On Thu, 15 May 2014 10:42:00 -0400, David Nadlinger <[email protected]>
wrote:
On Thursday, 15 May 2014 at 13:42:58 UTC, Steven Schveighoffer wrote:
On Thu, 15 May 2014 09:24:54 -0400, Ola Fosheim Grøstad
<[email protected]> wrote:
That's the wrong attitude to take when it comes to the compiler and
runtime.
There are always ways around the guarantees. This one isn't as
detectable, since there is no "red-flag" cast or attribute. But I see
no utility in such code.
I have to agree with Ola here. If you write a piece of pure, @safe code,
there should be no way for compiler optimizations to make your code
behave differently.
In general, I would say any code that performs differently after
optimization is not preferable. But in this case, you have ignored the
rules, and the result is not exactly incorrect or unsafe. In fact, you
can't really argue that it's invalid (randomBit could legitimately always
return true or false, even in a non-optimized program).

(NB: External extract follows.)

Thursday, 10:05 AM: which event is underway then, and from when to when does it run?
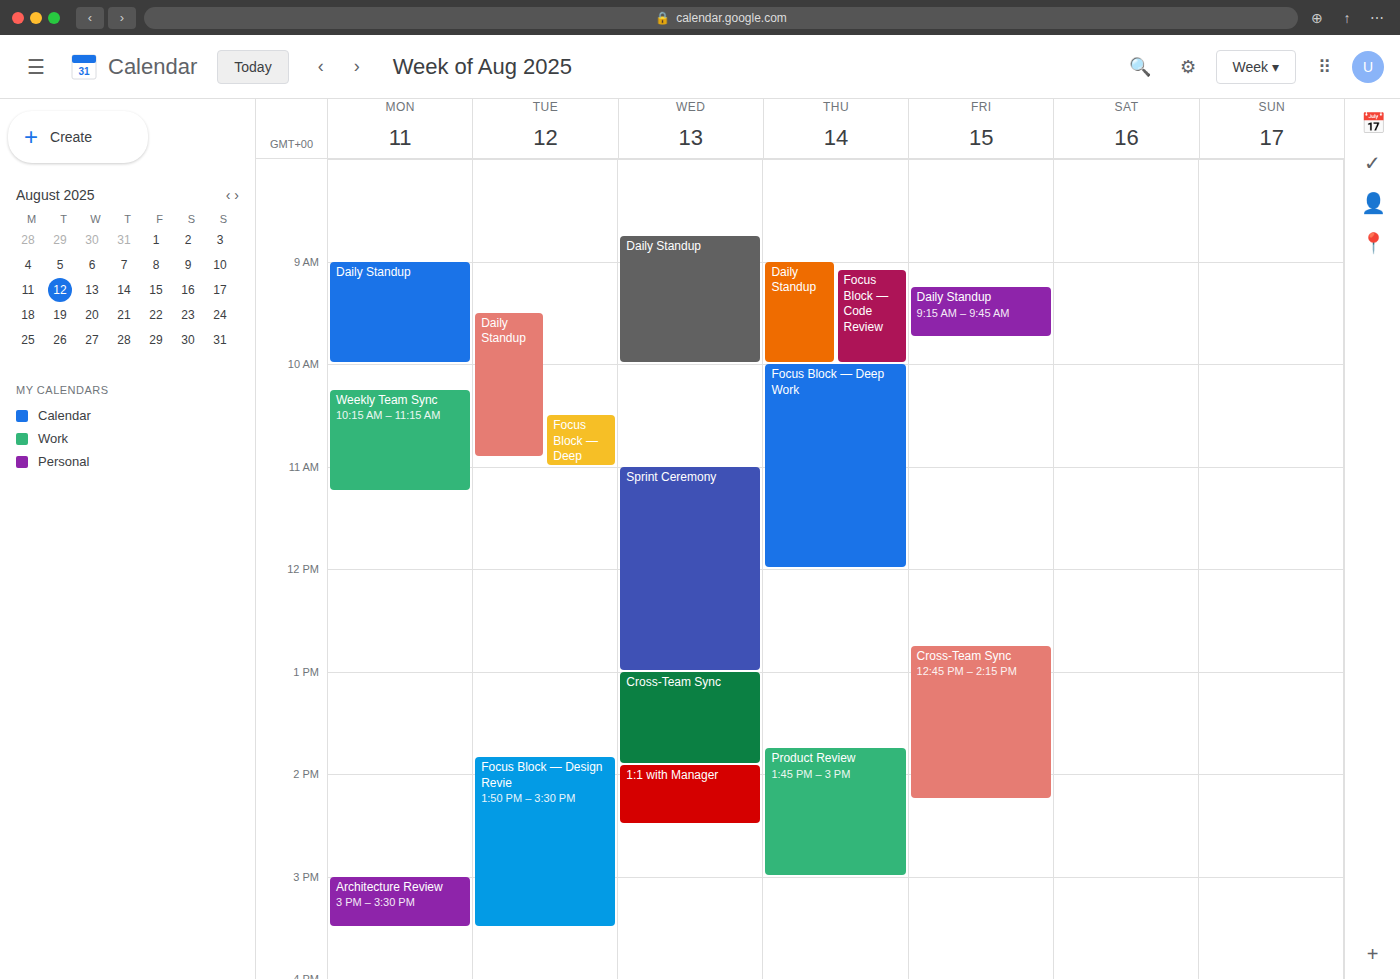
"Focus Block — Deep Work", 10:00 AM to 12:00 PM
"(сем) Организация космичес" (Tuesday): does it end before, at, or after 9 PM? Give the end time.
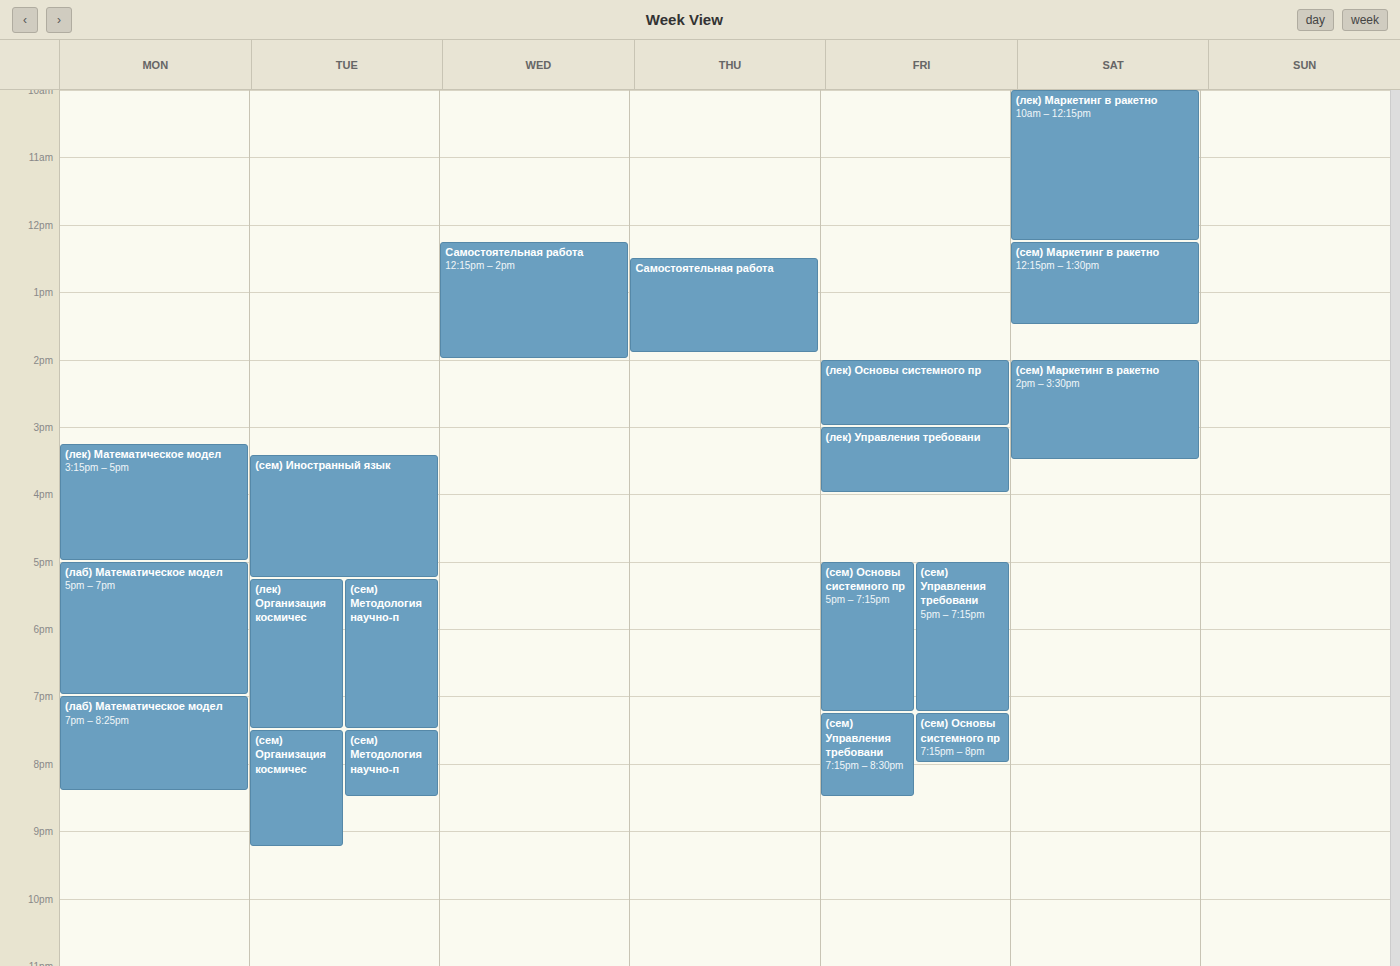
9:15 PM -- after 9 PM, 15 minutes below the 9 PM line.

The question here is, can we come up with a static rule that is effective,
but not cripplingly prohibitive?
This is not only because implicitly allowing unsafe code would be
against the design philosophy behind D, but also as attribute inference
might tag functions as pure without the programmer explicitly specifying
so.
So far, I haven't seen code that's unsafe only if optimized. Have an
example?
In any case, the alternative is to have D pure functions avoid using
pointers. It's as drastic as that.
I'd suspect that it is enough to disallow using the content of pointers
explicitly, i.e. as a sequence of bytes instead of just a handle to an
object.
This means format("%x", ptr) isn't allowed to be pure?
What about calculating index offsets? Note that pointer math between two
pointers on the same block of memory is perfectly legitimate.
I would expect that someone could be able to write a type equivalent to a
slice, and it should be allowed to be pure.